Last modified: 15 March 2024

URL: https://cxc.cfa.harvard.edu/csc/cli/index.html

Accessing the CSC 2.1 data from the command-line


Introduction

The primary means of accessing CSC 2.1 data - for both columns of data and the data products, such as event files; source images; light curves; or spectra - is the CSCview application. There are several alternatives, available to command-line users or scripts, which are described on the Virtual Observatory Guide page.

The Astronomical Data Query Language (ADQL) is a database-query language similar to SQL that is designed for Astronomical Database access. The ADQL and CSC 2.1 page provides more information on the queries that can be written, using ADQL, to retrieve information from the CSC.

The examples below often show how the queries can be made using both the cURL and Wget tools, although occasionally only one will be used.


ADQL Queries

The following URL

http://cda.cfa.harvard.edu/csccli/getProperties

is used, along with a number of parameters that are described below, to query the CSC 2.1 archive. A query is written in ADQL which can return data from all the source properties, or perform simple calculations such as the number of rows that match a condition, and the data can be returned as an ASCII file in either tab-separated (TSV) or XML format (using the IVOA VOTable Standard). The Examples section provides several basic queries using this service.
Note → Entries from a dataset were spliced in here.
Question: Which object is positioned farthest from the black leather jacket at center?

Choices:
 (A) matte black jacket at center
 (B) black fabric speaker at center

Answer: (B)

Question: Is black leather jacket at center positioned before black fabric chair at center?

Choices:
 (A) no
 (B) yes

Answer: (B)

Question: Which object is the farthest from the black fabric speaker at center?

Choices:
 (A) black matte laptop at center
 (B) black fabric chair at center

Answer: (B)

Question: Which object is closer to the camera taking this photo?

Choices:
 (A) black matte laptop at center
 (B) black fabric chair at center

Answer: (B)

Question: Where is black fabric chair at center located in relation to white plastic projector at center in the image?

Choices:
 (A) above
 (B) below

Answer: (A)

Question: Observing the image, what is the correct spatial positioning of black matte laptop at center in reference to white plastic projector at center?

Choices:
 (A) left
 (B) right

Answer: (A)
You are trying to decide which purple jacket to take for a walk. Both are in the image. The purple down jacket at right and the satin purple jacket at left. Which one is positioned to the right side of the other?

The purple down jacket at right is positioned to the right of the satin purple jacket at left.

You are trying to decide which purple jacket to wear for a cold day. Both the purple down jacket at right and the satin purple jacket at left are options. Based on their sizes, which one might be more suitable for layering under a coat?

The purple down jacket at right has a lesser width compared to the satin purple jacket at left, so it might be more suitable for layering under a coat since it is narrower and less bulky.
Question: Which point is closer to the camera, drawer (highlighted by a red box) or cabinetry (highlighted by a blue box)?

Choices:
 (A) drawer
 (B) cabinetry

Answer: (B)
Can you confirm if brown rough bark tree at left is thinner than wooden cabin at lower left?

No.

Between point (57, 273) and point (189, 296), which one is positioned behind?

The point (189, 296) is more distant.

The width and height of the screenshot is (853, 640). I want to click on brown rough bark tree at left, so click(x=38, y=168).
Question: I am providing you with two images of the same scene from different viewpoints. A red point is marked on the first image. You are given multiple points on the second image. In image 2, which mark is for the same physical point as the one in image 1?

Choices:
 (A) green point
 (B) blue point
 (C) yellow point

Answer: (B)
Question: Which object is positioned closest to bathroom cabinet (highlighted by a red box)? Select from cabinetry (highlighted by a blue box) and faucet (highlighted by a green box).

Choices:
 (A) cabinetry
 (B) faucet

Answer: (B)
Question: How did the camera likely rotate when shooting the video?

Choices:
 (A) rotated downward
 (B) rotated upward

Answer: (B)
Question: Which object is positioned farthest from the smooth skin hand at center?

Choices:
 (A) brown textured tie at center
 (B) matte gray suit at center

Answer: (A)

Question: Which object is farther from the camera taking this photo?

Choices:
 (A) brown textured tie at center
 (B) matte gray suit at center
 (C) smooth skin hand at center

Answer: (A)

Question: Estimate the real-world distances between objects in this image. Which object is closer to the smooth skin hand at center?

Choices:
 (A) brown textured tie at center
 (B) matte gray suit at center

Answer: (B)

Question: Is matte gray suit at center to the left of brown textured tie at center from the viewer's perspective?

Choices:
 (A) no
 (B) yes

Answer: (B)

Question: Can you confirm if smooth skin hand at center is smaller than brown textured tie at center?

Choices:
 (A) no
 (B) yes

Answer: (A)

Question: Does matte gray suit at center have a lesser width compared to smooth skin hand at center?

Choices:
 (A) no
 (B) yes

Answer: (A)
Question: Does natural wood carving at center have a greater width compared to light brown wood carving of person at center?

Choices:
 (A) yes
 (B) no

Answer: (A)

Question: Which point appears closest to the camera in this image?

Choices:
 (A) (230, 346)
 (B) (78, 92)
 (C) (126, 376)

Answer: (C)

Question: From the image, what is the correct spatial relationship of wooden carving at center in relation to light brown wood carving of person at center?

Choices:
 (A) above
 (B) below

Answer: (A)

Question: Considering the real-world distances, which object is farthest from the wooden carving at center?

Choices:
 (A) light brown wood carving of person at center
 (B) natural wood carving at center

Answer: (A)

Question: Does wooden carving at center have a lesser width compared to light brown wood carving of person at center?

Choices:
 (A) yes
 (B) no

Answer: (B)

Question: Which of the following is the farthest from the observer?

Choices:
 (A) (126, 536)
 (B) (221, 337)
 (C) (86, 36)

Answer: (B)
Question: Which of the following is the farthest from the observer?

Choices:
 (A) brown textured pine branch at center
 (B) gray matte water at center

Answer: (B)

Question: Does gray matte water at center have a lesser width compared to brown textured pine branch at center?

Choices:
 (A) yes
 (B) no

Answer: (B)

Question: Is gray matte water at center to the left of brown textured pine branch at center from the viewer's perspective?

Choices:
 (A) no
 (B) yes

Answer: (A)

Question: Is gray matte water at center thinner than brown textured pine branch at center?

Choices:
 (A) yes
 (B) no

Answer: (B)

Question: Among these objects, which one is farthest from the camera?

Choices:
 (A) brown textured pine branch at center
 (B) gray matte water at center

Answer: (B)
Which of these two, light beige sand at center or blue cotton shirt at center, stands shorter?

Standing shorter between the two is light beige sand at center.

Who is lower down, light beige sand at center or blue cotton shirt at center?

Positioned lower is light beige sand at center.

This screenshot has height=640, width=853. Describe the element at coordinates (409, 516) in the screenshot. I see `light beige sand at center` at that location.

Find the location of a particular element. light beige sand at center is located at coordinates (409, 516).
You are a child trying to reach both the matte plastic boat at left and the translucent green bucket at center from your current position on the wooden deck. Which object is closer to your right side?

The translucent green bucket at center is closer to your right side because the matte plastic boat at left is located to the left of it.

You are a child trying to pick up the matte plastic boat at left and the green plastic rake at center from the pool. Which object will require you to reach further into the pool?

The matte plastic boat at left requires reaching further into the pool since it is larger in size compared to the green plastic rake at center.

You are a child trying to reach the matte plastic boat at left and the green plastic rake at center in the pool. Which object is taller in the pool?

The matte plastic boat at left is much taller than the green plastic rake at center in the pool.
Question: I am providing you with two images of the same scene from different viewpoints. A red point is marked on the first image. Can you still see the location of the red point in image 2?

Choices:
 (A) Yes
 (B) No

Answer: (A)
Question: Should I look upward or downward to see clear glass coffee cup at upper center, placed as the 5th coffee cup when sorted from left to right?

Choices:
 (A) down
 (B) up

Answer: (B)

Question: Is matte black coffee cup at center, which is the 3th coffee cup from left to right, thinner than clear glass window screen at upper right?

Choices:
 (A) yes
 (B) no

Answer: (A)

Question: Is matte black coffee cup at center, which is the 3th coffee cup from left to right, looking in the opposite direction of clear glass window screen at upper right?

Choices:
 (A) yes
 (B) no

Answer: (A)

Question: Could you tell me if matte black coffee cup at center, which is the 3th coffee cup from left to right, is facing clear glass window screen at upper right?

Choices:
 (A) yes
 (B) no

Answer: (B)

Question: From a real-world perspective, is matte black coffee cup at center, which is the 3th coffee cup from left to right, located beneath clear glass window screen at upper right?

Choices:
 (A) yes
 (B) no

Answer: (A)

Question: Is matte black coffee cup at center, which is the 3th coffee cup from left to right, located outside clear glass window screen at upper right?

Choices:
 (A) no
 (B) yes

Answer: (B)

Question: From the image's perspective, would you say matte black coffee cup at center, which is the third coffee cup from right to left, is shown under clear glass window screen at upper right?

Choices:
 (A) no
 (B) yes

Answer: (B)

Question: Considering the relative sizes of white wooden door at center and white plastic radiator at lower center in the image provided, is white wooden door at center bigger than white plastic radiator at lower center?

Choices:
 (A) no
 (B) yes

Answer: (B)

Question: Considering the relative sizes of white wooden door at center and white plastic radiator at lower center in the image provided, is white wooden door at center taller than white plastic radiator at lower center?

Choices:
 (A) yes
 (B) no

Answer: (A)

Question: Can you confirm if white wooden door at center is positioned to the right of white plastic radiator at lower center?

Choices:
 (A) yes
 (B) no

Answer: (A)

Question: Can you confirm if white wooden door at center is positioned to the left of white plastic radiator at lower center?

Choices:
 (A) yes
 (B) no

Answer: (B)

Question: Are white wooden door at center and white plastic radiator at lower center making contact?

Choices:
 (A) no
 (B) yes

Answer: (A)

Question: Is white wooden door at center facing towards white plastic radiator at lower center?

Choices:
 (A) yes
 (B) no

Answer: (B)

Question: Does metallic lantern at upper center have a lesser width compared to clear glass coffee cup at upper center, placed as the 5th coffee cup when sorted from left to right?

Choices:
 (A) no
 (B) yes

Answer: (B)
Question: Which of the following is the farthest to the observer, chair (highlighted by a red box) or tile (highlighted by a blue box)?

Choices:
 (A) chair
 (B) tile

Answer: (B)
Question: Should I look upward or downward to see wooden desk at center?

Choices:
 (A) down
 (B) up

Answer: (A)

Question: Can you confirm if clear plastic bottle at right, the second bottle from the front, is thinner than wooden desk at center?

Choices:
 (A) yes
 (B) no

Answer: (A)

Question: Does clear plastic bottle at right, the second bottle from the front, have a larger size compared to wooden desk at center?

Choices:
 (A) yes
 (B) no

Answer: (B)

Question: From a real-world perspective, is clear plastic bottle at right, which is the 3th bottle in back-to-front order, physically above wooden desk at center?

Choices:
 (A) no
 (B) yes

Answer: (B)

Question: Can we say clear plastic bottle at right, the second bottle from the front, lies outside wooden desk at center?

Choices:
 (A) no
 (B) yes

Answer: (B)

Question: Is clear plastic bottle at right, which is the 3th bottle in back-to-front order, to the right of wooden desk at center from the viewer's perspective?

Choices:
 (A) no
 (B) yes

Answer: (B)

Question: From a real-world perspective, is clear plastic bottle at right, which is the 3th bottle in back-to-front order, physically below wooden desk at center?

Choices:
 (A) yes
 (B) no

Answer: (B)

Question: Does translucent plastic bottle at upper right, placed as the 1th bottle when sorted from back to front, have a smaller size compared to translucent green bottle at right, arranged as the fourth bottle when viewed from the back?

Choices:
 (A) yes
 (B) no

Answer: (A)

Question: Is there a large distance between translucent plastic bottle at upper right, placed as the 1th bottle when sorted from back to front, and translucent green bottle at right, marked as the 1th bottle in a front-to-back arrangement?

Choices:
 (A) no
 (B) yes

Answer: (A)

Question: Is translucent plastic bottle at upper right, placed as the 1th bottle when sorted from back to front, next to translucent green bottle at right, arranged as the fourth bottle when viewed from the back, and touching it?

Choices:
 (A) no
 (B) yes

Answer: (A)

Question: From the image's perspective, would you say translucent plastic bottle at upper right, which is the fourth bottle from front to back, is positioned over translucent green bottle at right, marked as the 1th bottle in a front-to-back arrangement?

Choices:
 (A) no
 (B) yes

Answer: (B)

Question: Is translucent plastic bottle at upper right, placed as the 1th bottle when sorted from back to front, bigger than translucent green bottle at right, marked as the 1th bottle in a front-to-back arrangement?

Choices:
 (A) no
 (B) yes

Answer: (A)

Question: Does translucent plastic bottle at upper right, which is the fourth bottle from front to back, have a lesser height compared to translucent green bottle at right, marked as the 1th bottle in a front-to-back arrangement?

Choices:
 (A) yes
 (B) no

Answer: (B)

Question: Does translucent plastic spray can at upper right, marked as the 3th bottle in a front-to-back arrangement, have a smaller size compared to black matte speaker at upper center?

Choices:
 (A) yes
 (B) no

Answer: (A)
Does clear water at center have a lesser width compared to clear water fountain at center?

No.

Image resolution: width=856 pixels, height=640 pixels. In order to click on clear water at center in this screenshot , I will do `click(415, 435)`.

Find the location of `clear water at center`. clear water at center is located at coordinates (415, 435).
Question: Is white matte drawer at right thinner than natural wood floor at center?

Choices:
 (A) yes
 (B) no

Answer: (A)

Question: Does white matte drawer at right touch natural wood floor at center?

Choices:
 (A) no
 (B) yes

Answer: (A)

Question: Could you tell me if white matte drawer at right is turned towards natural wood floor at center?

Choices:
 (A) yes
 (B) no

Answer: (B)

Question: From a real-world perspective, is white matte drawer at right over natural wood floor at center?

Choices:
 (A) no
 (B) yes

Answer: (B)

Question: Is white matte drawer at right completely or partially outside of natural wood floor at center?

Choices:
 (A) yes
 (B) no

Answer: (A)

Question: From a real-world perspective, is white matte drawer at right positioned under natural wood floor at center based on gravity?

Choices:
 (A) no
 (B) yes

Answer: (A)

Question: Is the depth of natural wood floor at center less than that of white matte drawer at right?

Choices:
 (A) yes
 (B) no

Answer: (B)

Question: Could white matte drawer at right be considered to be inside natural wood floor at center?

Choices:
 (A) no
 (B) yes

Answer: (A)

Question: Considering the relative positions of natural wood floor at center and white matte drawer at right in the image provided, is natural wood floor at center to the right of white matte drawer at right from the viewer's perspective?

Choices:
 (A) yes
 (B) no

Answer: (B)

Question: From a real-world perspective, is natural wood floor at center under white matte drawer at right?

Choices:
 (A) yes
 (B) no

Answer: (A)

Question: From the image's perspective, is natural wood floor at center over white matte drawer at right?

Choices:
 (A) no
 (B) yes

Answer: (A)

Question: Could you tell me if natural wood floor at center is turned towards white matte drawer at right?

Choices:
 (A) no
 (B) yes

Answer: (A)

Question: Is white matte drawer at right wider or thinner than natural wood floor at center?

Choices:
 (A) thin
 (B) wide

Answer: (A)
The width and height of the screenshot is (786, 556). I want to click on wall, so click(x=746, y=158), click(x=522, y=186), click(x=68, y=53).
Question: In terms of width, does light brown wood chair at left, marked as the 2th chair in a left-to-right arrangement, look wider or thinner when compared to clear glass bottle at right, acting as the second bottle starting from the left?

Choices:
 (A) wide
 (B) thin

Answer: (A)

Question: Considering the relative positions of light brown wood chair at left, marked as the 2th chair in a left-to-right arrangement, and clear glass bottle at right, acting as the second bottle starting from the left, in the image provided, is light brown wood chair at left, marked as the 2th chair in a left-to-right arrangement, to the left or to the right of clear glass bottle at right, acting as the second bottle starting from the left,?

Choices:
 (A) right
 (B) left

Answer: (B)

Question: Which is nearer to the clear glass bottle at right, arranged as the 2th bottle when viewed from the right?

The following table lists the parameters available to query the CSC, and is followed by a more-detailed description for each parameter. A second table lists the additional parameters which are used when making a query involving a cross match against another catalog.

Note that parameter names are case sensitive, and are all given as name=value (that is, they all require a value). A successful call will return the results as formatted text, with the format defined by the value of the outputFormat parameter.

Query parameters

Query parameters
Parameter Required Summary
query Yes The query, in ADQL, as a single-lines string.
outputFormat No The format for the output (the default is TSV).
nullAppearance No How are missing values reported (the default is an empty string).
floatFormat No The format for numeric values (the default is to use truncate the output).
coordFormat No Are coordinates reported as sexagesimal (the default) or decimal values.
version No The default is the latest released version of the catalog, which is 2.1, and so does not need to be set unless you are querying an old version of the catalog or want to ensure you always use the 2.1 release.
query=...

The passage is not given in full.